Si le témoin accepte ensuite de comparaître, le problème est réglé. Il aura été officiellement invité à comparaître. S'il ne comparaît pas et ne se conforme pas à la sommation qui lui a été signifiée, le comité, par l'intermédiaire de la présidence, fera rapport de sa conduite à la Chambre. Il appartiendra ensuite à la Chambre de régler le problème. Celle-ci pourrait prendre diverses mesures. Je vous explique simplement que le comité a le pouvoir d'émettre une sommation pour forcer ces témoins à comparaître.

Permettez-moi de vous expliquer pourquoi le témoignage de ces hauts dirigeants des compagnies de tabac est nécessaire. Par le passé, ils se sont toujours faits représenter par un porte-parole, M. Rob Parker. Les hauts dirigeants de ces compagnies ne sont donc pas venus eux-mêmes répondre aux questions des parlementaires. M. Parker est un lobbyiste bien connu à Ottawa. Il a représenté d'autres compagnies avant les compagnies de tabac dont il est maintenant le porte-parole depuis un certain temps. À ma connaissance, aucun dirigeant d'une compagnie de tabac n'a comparu devant un comité sénatorial ni devant un comité parlementaire au cours des 10 dernières années. Il semblerait que ce soit un élément de la stratégie qu'ils ont décidé d'adopter pour éviter de devoir aborder certaines questions importantes.

Voici un article que certains d'entre vous ont peut-être déjà vu et qui a paru dans le Globe and Mail cette semaine. Il y est question du fait que Purdy Crawford d'Imasco cible les jeunes fumeurs. D'Imasco a depuis lors changé de propriétaires. M. Crawford n'est plus le président de cette compagnie.

Le sénateur Buchanan: Il n'a jamais fumé de sa vie.

Le sénateur Kenny: À mon avis, le comité est en droit d'entendre ceux qui dirigent ces entreprises. M. Parker nous a déjà dit, et je suppose que nous devons le croire, que ces compagnies ne s'intéressent pas aux jeunes. Le projet de loi ne porte que sur les jeunes. M. Parker a laissé savoir au comité qu'il serait prêt à comparaître devant lui. Les présidents des compagnies de tabac demandent que nous leur donnions plus de temps pour se préparer. Il en a toujours été ainsi. Leurs dirigeants estiment avoir remporté la partie s'ils obtiennent un report. Plus ils peuvent reporter le moment où ils auront à répondre à nos questions, plus ils sont heureux. Je ne comprends pas pourquoi les présidents de ces compagnies ne souhaiteraient pas venir dissiper tout malentendu au sujet de leurs entreprises, en particulier lorsque des articles comme celui que j'ai cité paraissent dans le Globe and Mail. Je ne comprends pas pourquoi ils ne viendraient pas remettre les pendules à l'heure, le cas échéant.

☆ ☆ ☆ ☆ ☆

Exercices:
a - Dans le texte sur la comparution des dirigeants du tabac, résumez sous forme de liste le paragraphe commençant par « Permettez-moi de vous expliquer » en conservant ses faits principaux.
b - Répondez à ces questions d'après le texte sur la comparution des dirigeants du tabac.
(i) Que fera le comité si le témoin ne comparaît pas et ne se conforme pas à la sommation ?
(ii) Dans quel journal l'article évoqué a-t-il paru ?
(iii) Selon le sénateur Kenny, sur qui porte uniquement le projet de loi ?
c - Reprenez le texte sur la comparution des dirigeants du tabac à la suite de sa dernière phrase et poursuivez-le.

☆ ☆ ☆ ☆ ☆

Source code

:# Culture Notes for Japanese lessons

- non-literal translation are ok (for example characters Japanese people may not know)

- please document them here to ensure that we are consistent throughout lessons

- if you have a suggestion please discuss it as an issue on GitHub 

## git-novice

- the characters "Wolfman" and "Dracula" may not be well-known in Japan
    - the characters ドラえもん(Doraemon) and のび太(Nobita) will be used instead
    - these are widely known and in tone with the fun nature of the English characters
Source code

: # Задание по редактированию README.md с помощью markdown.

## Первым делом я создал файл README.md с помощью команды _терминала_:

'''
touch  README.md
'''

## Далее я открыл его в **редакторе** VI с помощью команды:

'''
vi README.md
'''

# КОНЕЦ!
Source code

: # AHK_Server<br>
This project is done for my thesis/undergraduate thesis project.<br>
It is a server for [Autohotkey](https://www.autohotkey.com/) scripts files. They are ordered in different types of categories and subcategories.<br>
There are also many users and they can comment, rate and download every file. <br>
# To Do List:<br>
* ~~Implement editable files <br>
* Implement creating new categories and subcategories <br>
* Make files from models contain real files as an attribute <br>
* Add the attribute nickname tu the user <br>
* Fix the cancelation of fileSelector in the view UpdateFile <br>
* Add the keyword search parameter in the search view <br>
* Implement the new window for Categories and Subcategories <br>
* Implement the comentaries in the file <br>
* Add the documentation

☆ ☆ ☆ ☆ ☆

Réponses données:
a -
- Le témoignage des hauts dirigeants des compagnies de tabac est jugé nécessaire.
- Ces dirigeants se sont toujours fait représenter par un porte-parole, M. Rob Parker, et ne sont pas venus eux-mêmes répondre aux questions des parlementaires.
- M. Parker est un lobbyiste bien connu à Ottawa qui a représenté d'autres compagnies avant celles du tabac.
- Aucun dirigeant d'une compagnie de tabac n'aurait comparu devant un comité sénatorial ou parlementaire au cours des 10 dernières années.
- Cela semblerait faire partie d'une stratégie visant à éviter certaines questions importantes.

b -
(i) Par l'intermédiaire de la présidence, le comité fera rapport de la conduite du témoin à la Chambre.
(ii) Dans le Globe and Mail.
(iii) Sur les jeunes.

c -
Le sénateur Adams: Quand cet article a-t-il paru?

Le sénateur Kenny: Le lundi 29 mai 2000 dans le Globe and Mail. Si la présidence n'y voit pas d'inconvénient, je distribuerai volontiers cet article aux membres du comité.

Le président: Nous devons insister sur le délai que nous leur avons donné. La première lettre leur a été envoyée le 17 mai 2000. Je conviens avec vous que les dirigeants des compagnies de tabac ont adopté comme stratégie d'essayer de gagner du temps, mais le 17 mai 2000, c'était il n'y a pas très longtemps.

Le sénateur Kenny: En toute justice, cependant, c'est à ce moment-là que tous les témoins ont reçu la première lettre.

Le président: Quand ont-ils envoyé une réponse?

Le sénateur Kenny: Nous n'avons pas encore reçu de réponse écrite. Le greffier leur a envoyé une deuxième lettre le 26 mai 2000.

Le président: Neuf jours plus tard.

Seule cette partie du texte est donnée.